I believe this is true if there is a path from $a$ to $b$ that contains all other vertices. Suppose the path is $a\rightarrow v_1\rightarrow\dots\rightarrow v_k\rightarrow b$. We let the edge $a\rightarrow v_1$ come first, then edges that connect $v_2$ to the set $\{a,v_1\}$ (in any order), then edges that connect $v_3$ to the set $\{a,v_1,v_2\}$, and so on. But is the statement true if there is no path from $a$ to $b$ that contains all other vertices?

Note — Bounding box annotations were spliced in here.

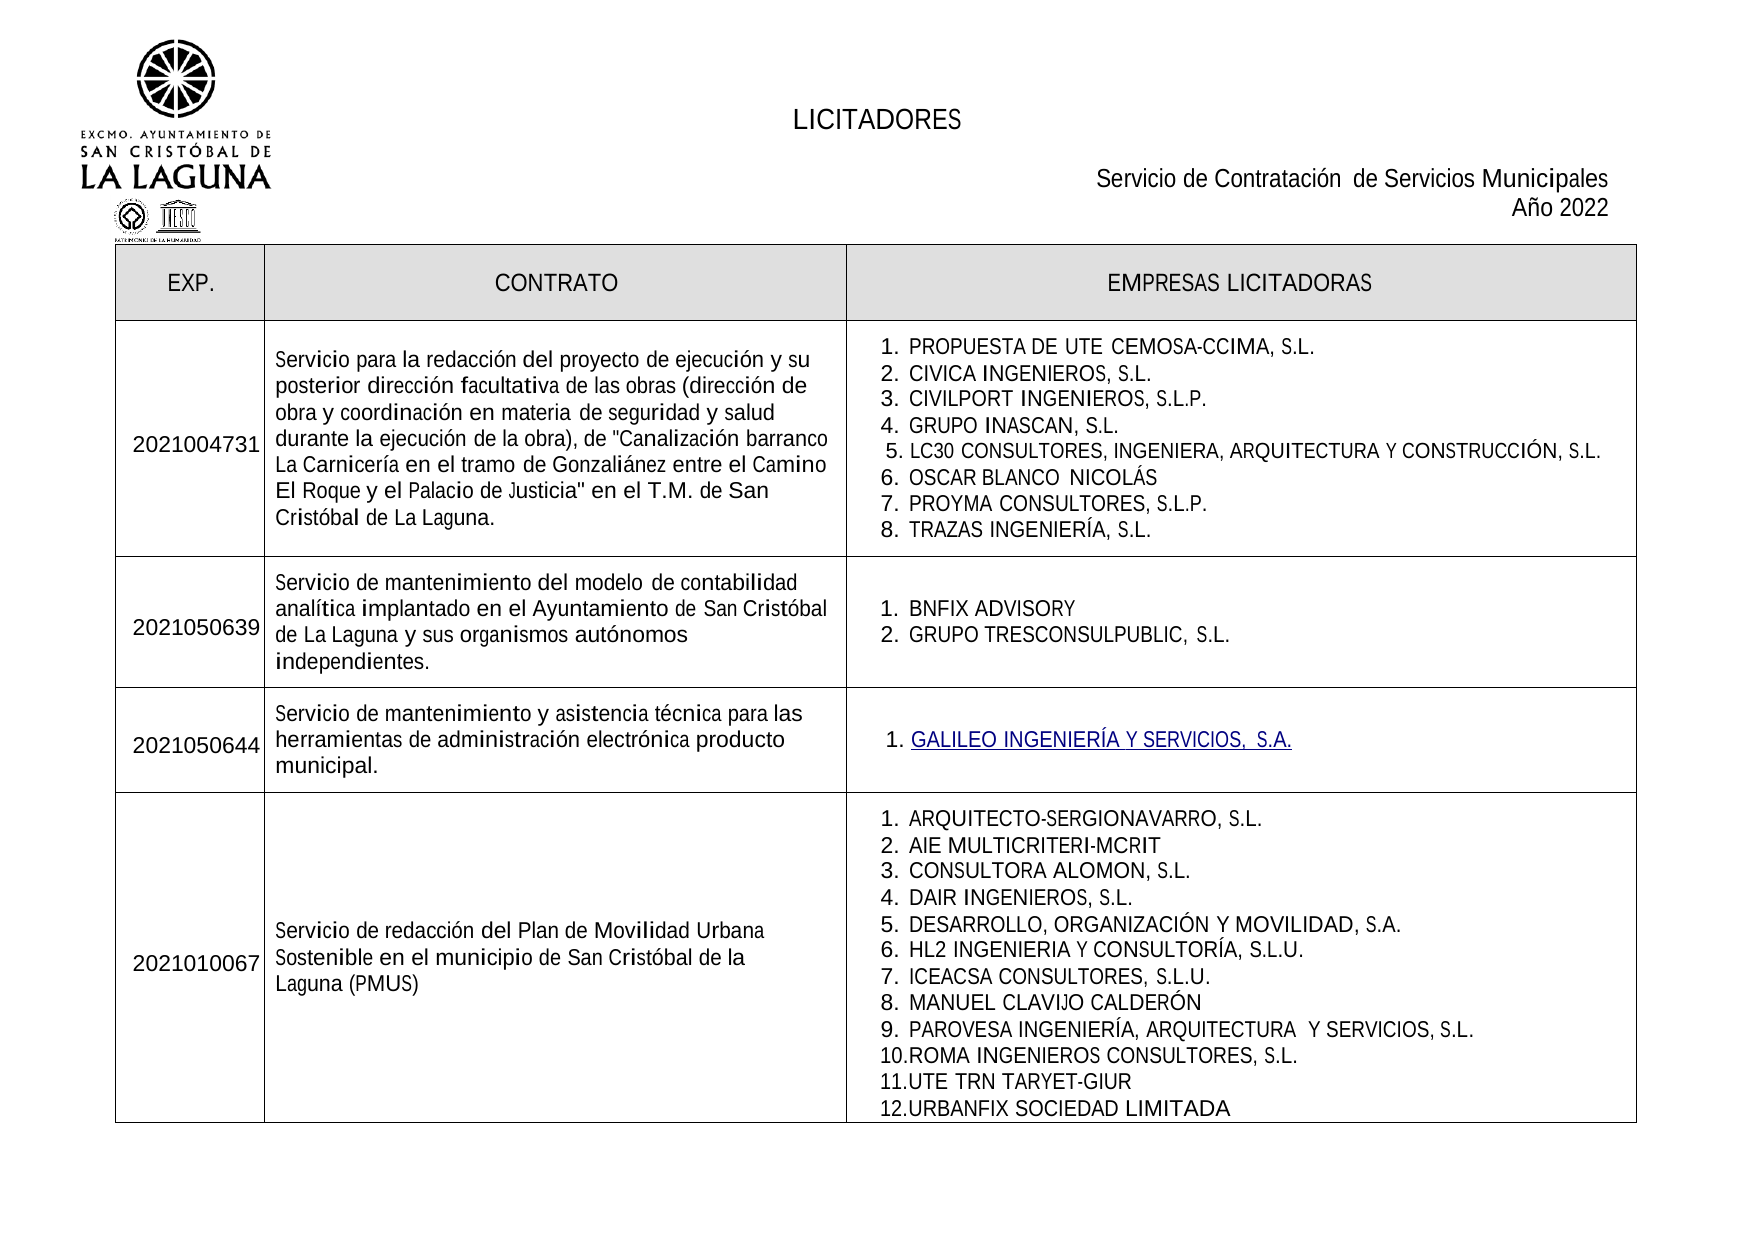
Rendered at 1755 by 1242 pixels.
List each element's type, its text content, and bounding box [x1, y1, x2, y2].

table_cell 1. BNFIX ADVISORY 2. GRUPO TRESCONSULPUBLIC, S.L. [847, 557, 1636, 687]
table_cell 1. PROPUESTA DE UTE CEMOSA-CCIMA, S.L. 2. CIVICA INGENIEROS, S.L. 3. CIVILPORT INGENIEROS, S.L.P. 4. GRUPO INASCAN, S.L. 5. LC30 CONSULTORES, INGENIERA, ARQUITECTURA Y CONSTRUCCIÓN, S.L. 6. OSCAR BLANCO NICOLÁS 7. PROYMA CONSULTORES, S.L.P. 8. TRAZAS INGENIERÍA, S.L. [847, 321, 1636, 556]
table_cell 1. ARQUITECTO-SERGIONAVARRO, S.L. 2. AIE MULTICRITERI-MCRIT 3. CONSULTORA ALOMON, S.L. 4. DAIR INGENIEROS, S.L. 5. DESARROLLO, ORGANIZACIÓN Y MOVILIDAD, S.A. 6. HL2 INGENIERIA Y CONSULTORÍA, S.L.U. 7. ICEACSA CONSULTORES, S.L.U. 8. MANUEL CLAVIJO CALDERÓN 9. PAROVESA INGENIERÍA, ARQUITECTURA Y SERVICIOS, S.L. 10.ROMA INGENIEROS CONSULTORES, S.L. 11.UTE TRN TARYET-GIUR 12.URBANFIX SOCIEDAD LIMITADA [847, 793, 1636, 1122]
table_cell 2021010067 [116, 793, 264, 1122]
table_cell Servicio para la redacción del proyecto de ejecución y su posterior dirección facultativa de las obras (dirección de obra y coordinación en materia de seguridad y salud durante la ejecución de la obra), de "Canalización barranco La Carnicería en el tramo de Gonzaliánez entre el Camino El Roque y el Palacio de Justicia" en el T.M. de San Cristóbal de La Laguna. [265, 321, 846, 556]
table_header CONTRATO [265, 245, 846, 320]
table_cell 2021050644 [116, 688, 264, 792]
table_cell 2021004731 [116, 321, 264, 556]
table_cell 1. GALILEO INGENIERÍA Y SERVICIOS, S.A. [847, 688, 1636, 792]
table_cell 2021050639 [116, 557, 264, 687]
table_cell Servicio de mantenimiento y asistencia técnica para las herramientas de administración electrónica producto municipal. [265, 688, 846, 792]
table_header EXP. [116, 245, 264, 320]
table_header EMPRESAS LICITADORAS [847, 245, 1636, 320]
table_cell Servicio de redacción del Plan de Movilidad Urbana Sostenible en el municipio de San Cristóbal de la Laguna (PMUS) [265, 793, 846, 1122]
table_cell Servicio de mantenimiento del modelo de contabilidad analítica implantado en el Ayuntamiento de San Cristóbal de La Laguna y sus organismos autónomos independientes. [265, 557, 846, 687]
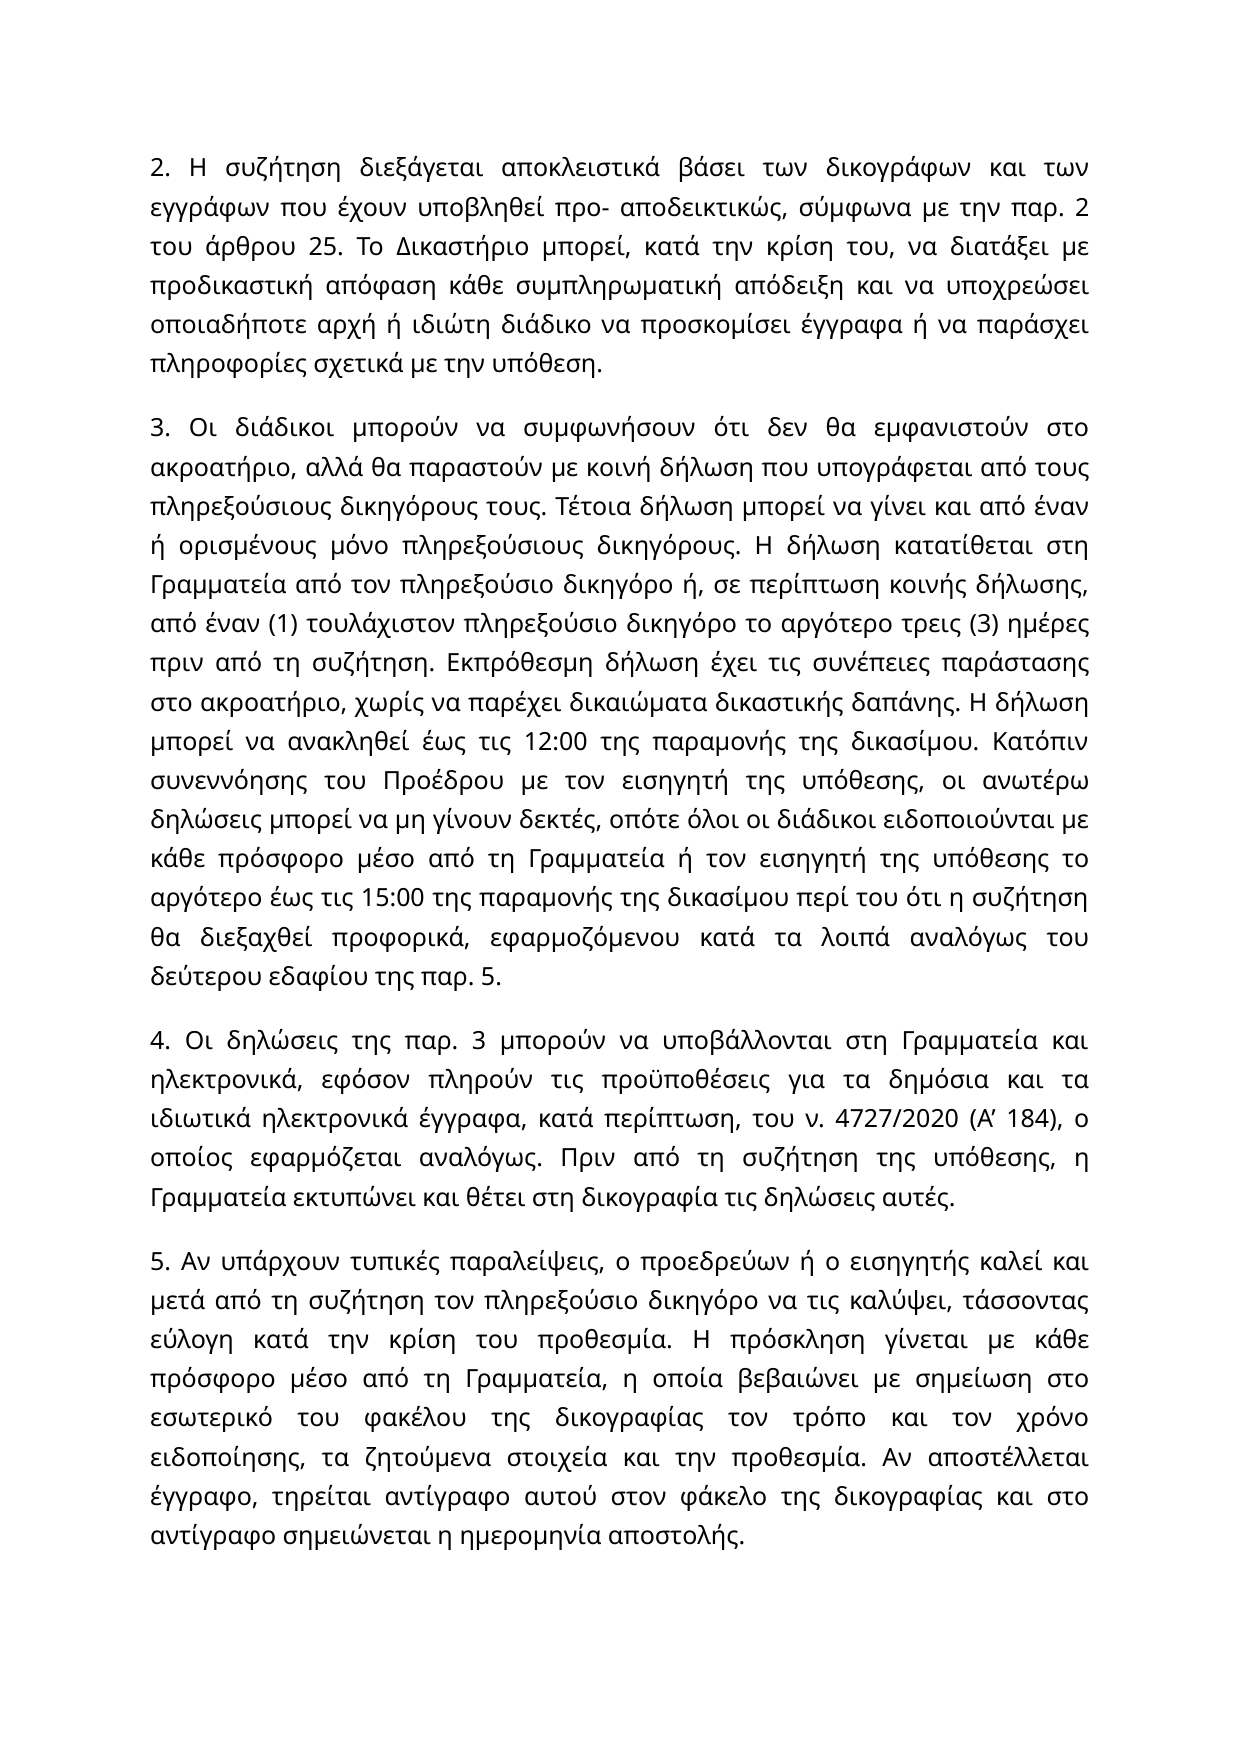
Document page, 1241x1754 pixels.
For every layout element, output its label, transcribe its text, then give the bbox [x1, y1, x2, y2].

text 2. Η συζήτηση διεξάγεται αποκλειστικά βάσει των δικογράφων και των εγγράφων που έχουν υποβληθεί προ- αποδεικτικώς, σύμφωνα με την παρ. 2 του άρθρου 25. Το Δικαστήριο μπορεί, κατά την κρίση του, να διατάξει με προδικαστική απόφαση κάθε συμπληρωματική απόδειξη και να υποχρεώσει οποιαδήποτε αρχή ή ιδιώτη διάδικο να προσκομίσει έγγραφα ή να παράσχει πληροφορίες σχετικά με την υπόθεση. [150, 150, 1090, 380]
text 5. Αν υπάρχουν τυπικές παραλείψεις, ο προεδρεύων ή ο εισηγητής καλεί και μετά από τη συζήτηση τον πληρεξούσιο δικηγόρο να τις καλύψει, τάσσοντας εύλογη κατά την κρίση του προθεσμία. Η πρόσκληση γίνεται με κάθε πρόσφορο μέσο από τη Γραμματεία, η οποία βεβαιώνει με σημείωση στο εσωτερικό του φακέλου της δικογραφίας τον τρόπο και τον χρόνο ειδοποίησης, τα ζητούμενα στοιχεία και την προθεσμία. Αν αποστέλλεται έγγραφο, τηρείται αντίγραφο αυτού στον φάκελο της δικογραφίας και στο αντίγραφο σημειώνεται η ημερομηνία αποστολής. [150, 1243, 1090, 1552]
text 3. Οι διάδικοι μπορούν να συμφωνήσουν ότι δεν θα εμφανιστούν στο ακροατήριο, αλλά θα παραστούν με κοινή δήλωση που υπογράφεται από τους πληρεξούσιους δικηγόρους τους. Τέτοια δήλωση μπορεί να γίνει και από έναν ή ορισμένους μόνο πληρεξούσιους δικηγόρους. Η δήλωση κατατίθεται στη Γραμματεία από τον πληρεξούσιο δικηγόρο ή, σε περίπτωση κοινής δήλωσης, από έναν (1) τουλάχιστον πληρεξούσιο δικηγόρο το αργότερο τρεις (3) ημέρες πριν από τη συζήτηση. Εκπρόθεσμη δήλωση έχει τις συνέπειες παράστασης στο ακροατήριο, χωρίς να παρέχει δικαιώματα δικαστικής δαπάνης. Η δήλωση μπορεί να ανακληθεί έως τις 12:00 της παραμονής της δικασίμου. Κατόπιν συνεννόησης του Προέδρου με τον εισηγητή της υπόθεσης, οι ανωτέρω δηλώσεις μπορεί να μη γίνουν δεκτές, οπότε όλοι οι διάδικοι ειδοποιούνται με κάθε πρόσφορο μέσο από τη Γραμματεία ή τον εισηγητή της υπόθεσης το αργότερο έως τις 15:00 της παραμονής της δικασίμου περί του ότι η συζήτηση θα διεξαχθεί προφορικά, εφαρμοζόμενου κατά τα λοιπά αναλόγως του δεύτερου εδαφίου της παρ. 5. [150, 410, 1090, 992]
text 4. Οι δηλώσεις της παρ. 3 μπορούν να υποβάλλονται στη Γραμματεία και ηλεκτρονικά, εφόσον πληρούν τις προϋποθέσεις για τα δημόσια και τα ιδιωτικά ηλεκτρονικά έγγραφα, κατά περίπτωση, του ν. 4727/2020 (Α’ 184), ο οποίος εφαρμόζεται αναλόγως. Πριν από τη συζήτηση της υπόθεσης, η Γραμματεία εκτυπώνει και θέτει στη δικογραφία τις δηλώσεις αυτές. [150, 1022, 1090, 1213]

 A: Add to $G$ a new edge $e=\vec{ba}$, the new graph $G\cup e$ is strongly connected. Start with a directed cycle containing $e$, let it consist of edges $e_1,e_2,e_3,\dots,e_m,e$, where $e_1$ is incident to $a$ and $e_m$ is incident to $b$. Start with a sequence $e_1,e_2,\dots,e_m$. Now I use an ear decomposition of $G$: the edge set $E$ is a disjoint union of $E_1=\{e_1,e_2,\dots,e_m,e\}$, $E_2$, $E_3$, $\dots,E_s$, where each $E_i$, $i=2,3,\dots,s$ is an ear: it is a set of edges of a simple directed path or cycle $v_1 v_2\ldots v_r$ in which all vertices except $v_1$ and $v_r$ are not covered by the set $F_{i-1}:=E_1\cup\ldots\cup E_{i-1}$ (while $v_1$ and $v_r$ are covered by $F_{i-1}$). The existence of an ear decomposition in a connected directed graph which starts from a given cycle is well known and easy to prove. So your conjecture follows by induction from the following 
Lemma. Let $H$ be an undirected graph in which the edges are enumerated by $e_1,\ldots,e_t$ so that for all $i=1,2,\ldots,t$ the graphs formed by $e_1,\ldots,e_i$ and $e_i,\ldots,e_t$ are connected. Assume also that there are vertices $a,b\in V(H)$ such that $a\in e_1,b\in e_t$ and all other vertices of $H$ have degree at least 2. Let $v_1\ldots v_r$ be an ear for $H$, that is, a simple path or cycle with $v_1,v_r\in V(H)$ and $v_2,\ldots,v_{r-1}$ being new vertices. Then the graph $H$ plus this ear also has such an enumeration of edges.
Proof. If $\{v_1,v_r\}\cap \{a,b\}\ne \emptyset$, say $v_r=b$, add the edges $v_1v_2,v_2v_3,\dots,v_{r-1}v_r$ after $e_t$. Otherwise $v_1,v_r$ are not lists of $H$ and each of them is covered at least by two edges.
Choose the minimal $i$ for which $e_i$ covers either $v_1$ or $v_r$. Without loss of generality $v_1\in e_i$. Then $i<t$ and $v_r$ is covered by $e_{i+1},\dots,e_t$. Insert the edges $v_1v_2,v_2v_3,\dots,v_{r-1}v_r$ between $e_i$ and $e_{i+1}$.